▶ Task directions
Return the listing exactly. Keep no pictures.

▶ Information given
****************

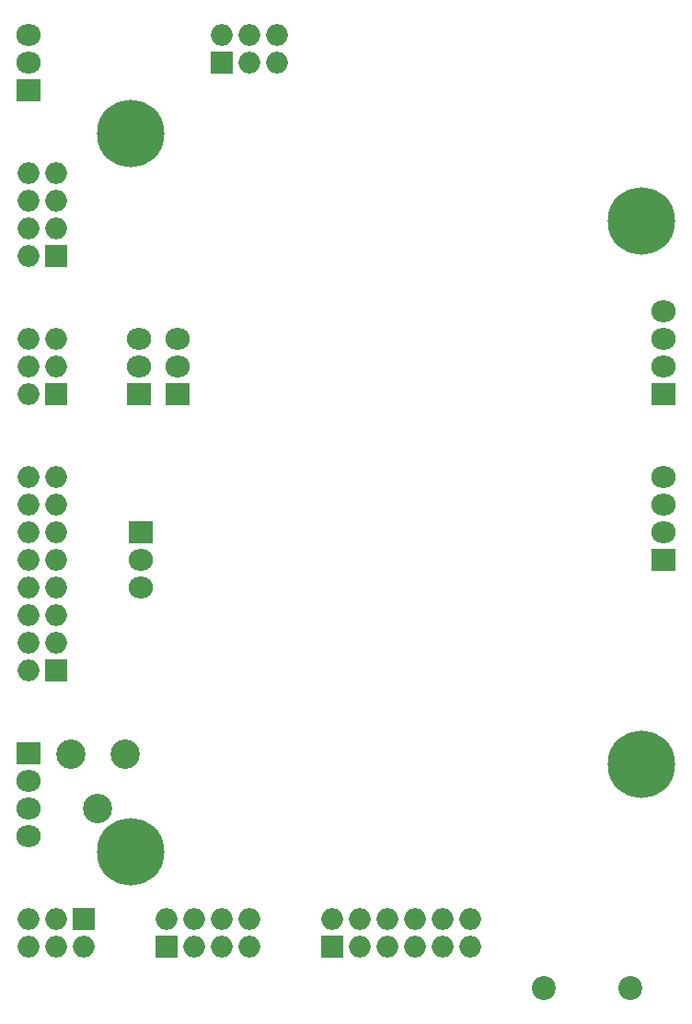
<source format=gbs>
G04 #@! TF.FileFunction,Soldermask,Bot*
%FSLAX46Y46*%
G04 Gerber Fmt 4.6, Leading zero omitted, Abs format (unit mm)*
G04 Created by KiCad (PCBNEW 4.0.1-stable) date 23.06.2016 01:41:27*
%MOMM*%
G01*
G04 APERTURE LIST*
%ADD10C,0.100000*%
%ADD11R,2.000000X2.000000*%
%ADD12O,2.000000X2.000000*%
%ADD13R,2.232000X2.000000*%
%ADD14O,2.232000X2.000000*%
%ADD15C,2.200000*%
%ADD16C,2.699360*%
%ADD17C,6.200000*%
G04 APERTURE END LIST*
D10*
D11*
X137160000Y-88900000D03*
D12*
X134620000Y-88900000D03*
X137160000Y-86360000D03*
X134620000Y-86360000D03*
X137160000Y-83820000D03*
X134620000Y-83820000D03*
D13*
X148294888Y-88900000D03*
D14*
X148294888Y-86360000D03*
X148294888Y-83820000D03*
D13*
X144780000Y-88900000D03*
D14*
X144780000Y-86360000D03*
X144780000Y-83820000D03*
D13*
X144916000Y-101600000D03*
D14*
X144916000Y-104140000D03*
X144916000Y-106680000D03*
D11*
X162560000Y-139700000D03*
D12*
X162560000Y-137160000D03*
X165100000Y-139700000D03*
X165100000Y-137160000D03*
X167640000Y-139700000D03*
X167640000Y-137160000D03*
X170180000Y-139700000D03*
X170180000Y-137160000D03*
X172720000Y-139700000D03*
X172720000Y-137160000D03*
X175260000Y-139700000D03*
X175260000Y-137160000D03*
D11*
X147320000Y-139700000D03*
D12*
X147320000Y-137160000D03*
X149860000Y-139700000D03*
X149860000Y-137160000D03*
X152400000Y-139700000D03*
X152400000Y-137160000D03*
X154940000Y-139700000D03*
X154940000Y-137160000D03*
D15*
X182000000Y-143500000D03*
X190000000Y-143500000D03*
D13*
X193040000Y-88900000D03*
D14*
X193040000Y-86360000D03*
X193040000Y-83820000D03*
X193040000Y-81280000D03*
D13*
X193040000Y-104140000D03*
D14*
X193040000Y-101600000D03*
X193040000Y-99060000D03*
X193040000Y-96520000D03*
D11*
X137160000Y-76200000D03*
D12*
X134620000Y-76200000D03*
X137160000Y-73660000D03*
X134620000Y-73660000D03*
X137160000Y-71120000D03*
X134620000Y-71120000D03*
X137160000Y-68580000D03*
X134620000Y-68580000D03*
D13*
X134620000Y-121920000D03*
D14*
X134620000Y-124460000D03*
X134620000Y-127000000D03*
X134620000Y-129540000D03*
D11*
X139700000Y-137160000D03*
D12*
X139700000Y-139700000D03*
X137160000Y-137160000D03*
X137160000Y-139700000D03*
X134620000Y-137160000D03*
X134620000Y-139700000D03*
D11*
X152400000Y-58420000D03*
D12*
X152400000Y-55880000D03*
X154940000Y-58420000D03*
X154940000Y-55880000D03*
X157480000Y-58420000D03*
X157480000Y-55880000D03*
D16*
X141000640Y-127039360D03*
X138501280Y-122000000D03*
X143500000Y-122000000D03*
D13*
X134620000Y-60960000D03*
D14*
X134620000Y-58420000D03*
X134620000Y-55880000D03*
D17*
X191000000Y-123000000D03*
X191000000Y-73000000D03*
X144000000Y-65000000D03*
X144000000Y-131000000D03*
D11*
X137160000Y-114300000D03*
D12*
X134620000Y-114300000D03*
X137160000Y-111760000D03*
X134620000Y-111760000D03*
X137160000Y-109220000D03*
X134620000Y-109220000D03*
X137160000Y-106680000D03*
X134620000Y-106680000D03*
X137160000Y-104140000D03*
X134620000Y-104140000D03*
X137160000Y-101600000D03*
X134620000Y-101600000D03*
X137160000Y-99060000D03*
X134620000Y-99060000D03*
X137160000Y-96520000D03*
X134620000Y-96520000D03*
M02*

</source>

****************

▶ Solution
<source format=gbs>
G04 #@! TF.FileFunction,Soldermask,Bot*
%FSLAX46Y46*%
G04 Gerber Fmt 4.6, Leading zero omitted, Abs format (unit mm)*
G04 Created by KiCad (PCBNEW 4.0.1-stable) date 23.06.2016 01:41:27*
%MOMM*%
G01*
G04 APERTURE LIST*
%ADD10C,0.100000*%
%ADD11R,2.000000X2.000000*%
%ADD12O,2.000000X2.000000*%
%ADD13R,2.232000X2.000000*%
%ADD14O,2.232000X2.000000*%
%ADD15C,2.200000*%
%ADD16C,2.699360*%
%ADD17C,6.200000*%
G04 APERTURE END LIST*
D10*
D11*
X137160000Y-88900000D03*
D12*
X134620000Y-88900000D03*
X137160000Y-86360000D03*
X134620000Y-86360000D03*
X137160000Y-83820000D03*
X134620000Y-83820000D03*
D13*
X148294888Y-88900000D03*
D14*
X148294888Y-86360000D03*
X148294888Y-83820000D03*
D13*
X144780000Y-88900000D03*
D14*
X144780000Y-86360000D03*
X144780000Y-83820000D03*
D13*
X144916000Y-101600000D03*
D14*
X144916000Y-104140000D03*
X144916000Y-106680000D03*
D11*
X162560000Y-139700000D03*
D12*
X162560000Y-137160000D03*
X165100000Y-139700000D03*
X165100000Y-137160000D03*
X167640000Y-139700000D03*
X167640000Y-137160000D03*
X170180000Y-139700000D03*
X170180000Y-137160000D03*
X172720000Y-139700000D03*
X172720000Y-137160000D03*
X175260000Y-139700000D03*
X175260000Y-137160000D03*
D11*
X147320000Y-139700000D03*
D12*
X147320000Y-137160000D03*
X149860000Y-139700000D03*
X149860000Y-137160000D03*
X152400000Y-139700000D03*
X152400000Y-137160000D03*
X154940000Y-139700000D03*
X154940000Y-137160000D03*
D15*
X182000000Y-143500000D03*
X190000000Y-143500000D03*
D13*
X193040000Y-88900000D03*
D14*
X193040000Y-86360000D03*
X193040000Y-83820000D03*
X193040000Y-81280000D03*
D13*
X193040000Y-104140000D03*
D14*
X193040000Y-101600000D03*
X193040000Y-99060000D03*
X193040000Y-96520000D03*
D11*
X137160000Y-76200000D03*
D12*
X134620000Y-76200000D03*
X137160000Y-73660000D03*
X134620000Y-73660000D03*
X137160000Y-71120000D03*
X134620000Y-71120000D03*
X137160000Y-68580000D03*
X134620000Y-68580000D03*
D13*
X134620000Y-121920000D03*
D14*
X134620000Y-124460000D03*
X134620000Y-127000000D03*
X134620000Y-129540000D03*
D11*
X139700000Y-137160000D03*
D12*
X139700000Y-139700000D03*
X137160000Y-137160000D03*
X137160000Y-139700000D03*
X134620000Y-137160000D03*
X134620000Y-139700000D03*
D11*
X152400000Y-58420000D03*
D12*
X152400000Y-55880000D03*
X154940000Y-58420000D03*
X154940000Y-55880000D03*
X157480000Y-58420000D03*
X157480000Y-55880000D03*
D16*
X141000640Y-127039360D03*
X138501280Y-122000000D03*
X143500000Y-122000000D03*
D13*
X134620000Y-60960000D03*
D14*
X134620000Y-58420000D03*
X134620000Y-55880000D03*
D17*
X191000000Y-123000000D03*
X191000000Y-73000000D03*
X144000000Y-65000000D03*
X144000000Y-131000000D03*
D11*
X137160000Y-114300000D03*
D12*
X134620000Y-114300000D03*
X137160000Y-111760000D03*
X134620000Y-111760000D03*
X137160000Y-109220000D03*
X134620000Y-109220000D03*
X137160000Y-106680000D03*
X134620000Y-106680000D03*
X137160000Y-104140000D03*
X134620000Y-104140000D03*
X137160000Y-101600000D03*
X134620000Y-101600000D03*
X137160000Y-99060000D03*
X134620000Y-99060000D03*
X137160000Y-96520000D03*
X134620000Y-96520000D03*
M02*

</source>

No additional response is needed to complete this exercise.